Awake part d'un principe fantasque : sous peine de nous balancer dès l'introduction des chiffres incroyables sur le nombre d'anesthésies générales inefficaces lors d'opérations, il décide de partir dans un délire métaphysique proche du cinéma fantastique que n'aurait par exemple pas renié Adrian Lyne au sortir de son Échelle de Jacob.
Certes surprenant au premier abord, il part suffisamment loin dans ses idées pour offrir un visionnage enrichissant dans les thématiques qu'il traite, certes classiques mais toujours abordées avec un certain savoir-faire. La relation mère-fils aura beau pâtir de quelques clichés et d'effets mélodramatiques vulgaires, elle rattrapera ses errances par une fin d'histoire absolument magnifique, bien tournée et sympathiquement symbolique, aux jeux de lumière réussis et forts en significations.
Émouvante, elle offre une digne conclusion pour un divertissement jamais trop prise de tête, au point même de trop simplifier son principe : là où l'intérêt est de dépayser le spectateur et de jouer sur les lois de la physique, il réduit la situation à un point de vue omniscient proche d'une vision divine, avec des incohérences forcées par des narrations différentes de passages passés vus d'un oeil nouveau, portés par un Hayden Christensen jamais bien impliqué.
Parti beaucoup trop loin avec son histoire de multiples complots, Awake en vient à mal maîtriser son sujet : alors qu'il aurait du rester dans la simplicité et proposer au spectateur un divertissement mené tambour battant (il n'y a rien à redire sur son rythme effréné), la recherche du symbolisme évoqué comme appréciable constitue, en plus d'une qualité importante, son défaut majeur. C'est par son manque de finesse qu'il peine à dissimuler les quelques éléments bouleversants mis en avant par les scènes d'observation omnisciente, déjà bien révélés par sa mise en scène lourde et voyeuse (à trop rapprocher certains personnages dans ses plans, Joby Harold, pourtant auteur d'une mise en scène efficace bien qu'académique, évente ses révélations en laissant présager de futurs rebondissements de situation très attendus).
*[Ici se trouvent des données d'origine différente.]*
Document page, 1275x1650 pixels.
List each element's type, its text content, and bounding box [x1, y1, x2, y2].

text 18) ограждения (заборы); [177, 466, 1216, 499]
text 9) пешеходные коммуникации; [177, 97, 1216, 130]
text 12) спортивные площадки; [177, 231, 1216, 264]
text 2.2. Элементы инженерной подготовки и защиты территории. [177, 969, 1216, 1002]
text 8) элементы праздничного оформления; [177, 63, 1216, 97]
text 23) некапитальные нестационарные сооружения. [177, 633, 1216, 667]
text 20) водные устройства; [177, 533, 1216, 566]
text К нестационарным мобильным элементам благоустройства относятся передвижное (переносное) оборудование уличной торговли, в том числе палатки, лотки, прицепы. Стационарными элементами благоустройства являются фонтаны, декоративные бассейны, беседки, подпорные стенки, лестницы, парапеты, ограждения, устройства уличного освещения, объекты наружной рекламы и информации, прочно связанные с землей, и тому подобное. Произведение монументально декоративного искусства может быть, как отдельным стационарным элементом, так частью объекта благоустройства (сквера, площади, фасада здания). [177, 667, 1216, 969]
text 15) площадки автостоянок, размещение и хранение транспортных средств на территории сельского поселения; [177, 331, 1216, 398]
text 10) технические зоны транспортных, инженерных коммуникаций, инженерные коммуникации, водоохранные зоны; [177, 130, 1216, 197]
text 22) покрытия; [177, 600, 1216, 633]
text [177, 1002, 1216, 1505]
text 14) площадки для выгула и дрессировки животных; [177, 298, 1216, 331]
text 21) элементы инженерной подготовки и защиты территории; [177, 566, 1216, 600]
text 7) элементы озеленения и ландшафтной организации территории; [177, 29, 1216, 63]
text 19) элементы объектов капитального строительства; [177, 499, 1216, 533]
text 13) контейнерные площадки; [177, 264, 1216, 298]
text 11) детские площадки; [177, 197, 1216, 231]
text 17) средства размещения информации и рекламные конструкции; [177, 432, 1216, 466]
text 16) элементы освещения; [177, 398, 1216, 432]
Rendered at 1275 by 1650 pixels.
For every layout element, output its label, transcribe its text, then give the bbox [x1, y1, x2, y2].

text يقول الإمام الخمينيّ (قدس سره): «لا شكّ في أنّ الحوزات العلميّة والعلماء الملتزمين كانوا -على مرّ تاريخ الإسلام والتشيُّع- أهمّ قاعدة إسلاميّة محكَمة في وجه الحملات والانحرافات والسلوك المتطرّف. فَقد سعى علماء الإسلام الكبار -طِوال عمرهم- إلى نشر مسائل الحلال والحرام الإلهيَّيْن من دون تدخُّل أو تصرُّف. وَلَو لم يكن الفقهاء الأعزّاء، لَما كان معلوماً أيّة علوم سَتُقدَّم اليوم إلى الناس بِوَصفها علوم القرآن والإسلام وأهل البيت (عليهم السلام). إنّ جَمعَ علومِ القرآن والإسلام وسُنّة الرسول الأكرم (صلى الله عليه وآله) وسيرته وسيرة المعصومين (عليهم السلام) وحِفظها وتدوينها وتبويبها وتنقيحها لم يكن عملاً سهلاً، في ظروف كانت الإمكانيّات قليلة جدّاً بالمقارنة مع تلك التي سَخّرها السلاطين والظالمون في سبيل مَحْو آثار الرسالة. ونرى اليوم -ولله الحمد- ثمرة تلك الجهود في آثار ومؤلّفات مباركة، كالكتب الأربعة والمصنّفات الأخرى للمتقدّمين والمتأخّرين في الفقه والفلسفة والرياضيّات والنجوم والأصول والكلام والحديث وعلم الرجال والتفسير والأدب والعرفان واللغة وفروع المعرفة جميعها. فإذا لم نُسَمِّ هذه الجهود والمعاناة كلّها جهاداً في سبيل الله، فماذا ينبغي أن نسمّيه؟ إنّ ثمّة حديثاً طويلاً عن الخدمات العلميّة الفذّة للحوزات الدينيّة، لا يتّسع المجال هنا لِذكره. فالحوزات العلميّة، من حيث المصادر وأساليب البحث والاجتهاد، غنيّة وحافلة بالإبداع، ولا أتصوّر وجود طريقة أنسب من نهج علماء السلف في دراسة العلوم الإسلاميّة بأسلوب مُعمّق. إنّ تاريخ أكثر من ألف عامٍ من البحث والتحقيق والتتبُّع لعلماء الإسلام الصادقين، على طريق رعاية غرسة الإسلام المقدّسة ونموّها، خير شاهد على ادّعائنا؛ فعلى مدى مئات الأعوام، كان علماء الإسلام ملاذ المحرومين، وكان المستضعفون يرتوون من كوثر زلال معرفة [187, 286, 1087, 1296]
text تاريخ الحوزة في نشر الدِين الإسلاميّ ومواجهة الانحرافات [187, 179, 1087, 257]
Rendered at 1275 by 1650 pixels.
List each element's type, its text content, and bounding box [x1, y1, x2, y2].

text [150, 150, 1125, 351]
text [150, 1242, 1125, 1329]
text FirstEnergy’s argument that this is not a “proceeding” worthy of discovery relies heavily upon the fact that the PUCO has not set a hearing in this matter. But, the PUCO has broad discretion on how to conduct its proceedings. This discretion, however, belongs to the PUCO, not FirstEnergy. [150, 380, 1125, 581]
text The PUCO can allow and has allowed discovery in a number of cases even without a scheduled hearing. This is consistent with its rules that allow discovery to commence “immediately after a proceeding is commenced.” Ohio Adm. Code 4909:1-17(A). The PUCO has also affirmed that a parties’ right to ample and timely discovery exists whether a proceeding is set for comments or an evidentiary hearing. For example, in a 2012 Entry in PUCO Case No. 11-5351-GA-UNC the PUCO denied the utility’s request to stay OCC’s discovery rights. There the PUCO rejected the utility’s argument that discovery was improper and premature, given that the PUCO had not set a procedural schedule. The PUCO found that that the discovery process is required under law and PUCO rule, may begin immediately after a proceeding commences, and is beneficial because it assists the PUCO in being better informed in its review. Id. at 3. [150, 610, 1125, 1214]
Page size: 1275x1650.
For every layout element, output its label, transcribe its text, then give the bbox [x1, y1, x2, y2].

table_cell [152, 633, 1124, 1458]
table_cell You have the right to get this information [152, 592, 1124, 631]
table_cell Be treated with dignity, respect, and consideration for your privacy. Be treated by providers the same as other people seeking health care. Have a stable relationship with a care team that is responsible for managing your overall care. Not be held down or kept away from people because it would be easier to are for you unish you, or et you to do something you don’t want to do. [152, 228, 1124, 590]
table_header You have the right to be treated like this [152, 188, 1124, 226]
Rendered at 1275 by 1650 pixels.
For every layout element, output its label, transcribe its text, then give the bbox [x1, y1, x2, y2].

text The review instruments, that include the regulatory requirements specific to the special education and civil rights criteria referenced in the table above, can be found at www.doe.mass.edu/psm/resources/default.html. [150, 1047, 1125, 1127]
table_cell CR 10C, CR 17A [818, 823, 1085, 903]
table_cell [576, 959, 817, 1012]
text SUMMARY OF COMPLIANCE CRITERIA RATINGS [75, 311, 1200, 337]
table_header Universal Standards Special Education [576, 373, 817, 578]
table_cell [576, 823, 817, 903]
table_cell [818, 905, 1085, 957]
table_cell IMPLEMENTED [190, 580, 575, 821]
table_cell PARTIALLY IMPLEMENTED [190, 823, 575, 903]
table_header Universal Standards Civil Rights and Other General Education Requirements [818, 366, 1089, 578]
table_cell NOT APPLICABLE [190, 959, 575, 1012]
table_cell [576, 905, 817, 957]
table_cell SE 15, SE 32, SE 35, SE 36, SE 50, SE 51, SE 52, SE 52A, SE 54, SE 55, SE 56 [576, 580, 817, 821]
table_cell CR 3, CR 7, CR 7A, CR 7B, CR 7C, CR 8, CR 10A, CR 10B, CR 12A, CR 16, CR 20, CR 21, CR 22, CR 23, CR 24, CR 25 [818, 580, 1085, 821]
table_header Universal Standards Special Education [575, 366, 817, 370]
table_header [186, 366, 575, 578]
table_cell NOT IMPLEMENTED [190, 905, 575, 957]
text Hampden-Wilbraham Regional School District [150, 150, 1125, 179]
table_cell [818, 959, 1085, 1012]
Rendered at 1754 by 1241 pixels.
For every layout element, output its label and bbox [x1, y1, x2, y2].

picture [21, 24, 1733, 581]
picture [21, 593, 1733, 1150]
Sans cette histoire de complot, nul doute que le film aurait été plus digeste; s'il avait décidé de garder son principe pour faire quelque chose de purement fantastique, l'on aurait pu croire au fantasque de son principe. Visiblement décidé à s'encrer dans une approche réaliste de son sujet (en témoignent les textes de justification, le langage scientifique respecté et les protocoles chirurgicaux bien retranscrits), Awake se tire seul une balle dans le pied, limitant son enrobage à rester du côté des séries b à pitch intéressant mais mal exploité.
Pourtant joliment enrobé, il ne va pas au bout de ses idées et se révèle, au final, trop convenu. Paradoxalement, il manque de folie et s'enferme lui-même entre deux possibilités : celle de faire un film haletant puisque réaliste et forcé de finir mal, avec l'alternative adverse de basculer totalement dans un délire métaphysique et purement réflexif, cas nécessitant bien plus que des flashbacks réécrits et des rapports mère-fils abstraits.
Il fallait soit abandonner la réflexion pour privilégier le sensitif, soit préférer la philosophie au détriment de son action. Ne choisissant jamais entre les deux possibilités, Awake se dénigre seul en rentrant dans deux catégories qui le fusillent automatiquement : il n'est ni suffisamment tendu pour entrer dans la cour des grands films à tension, ni trop intellectuel pour intéresser les amateurs de réflexion métaphysiques.
La définition d'avoir le cul entre deux chaises.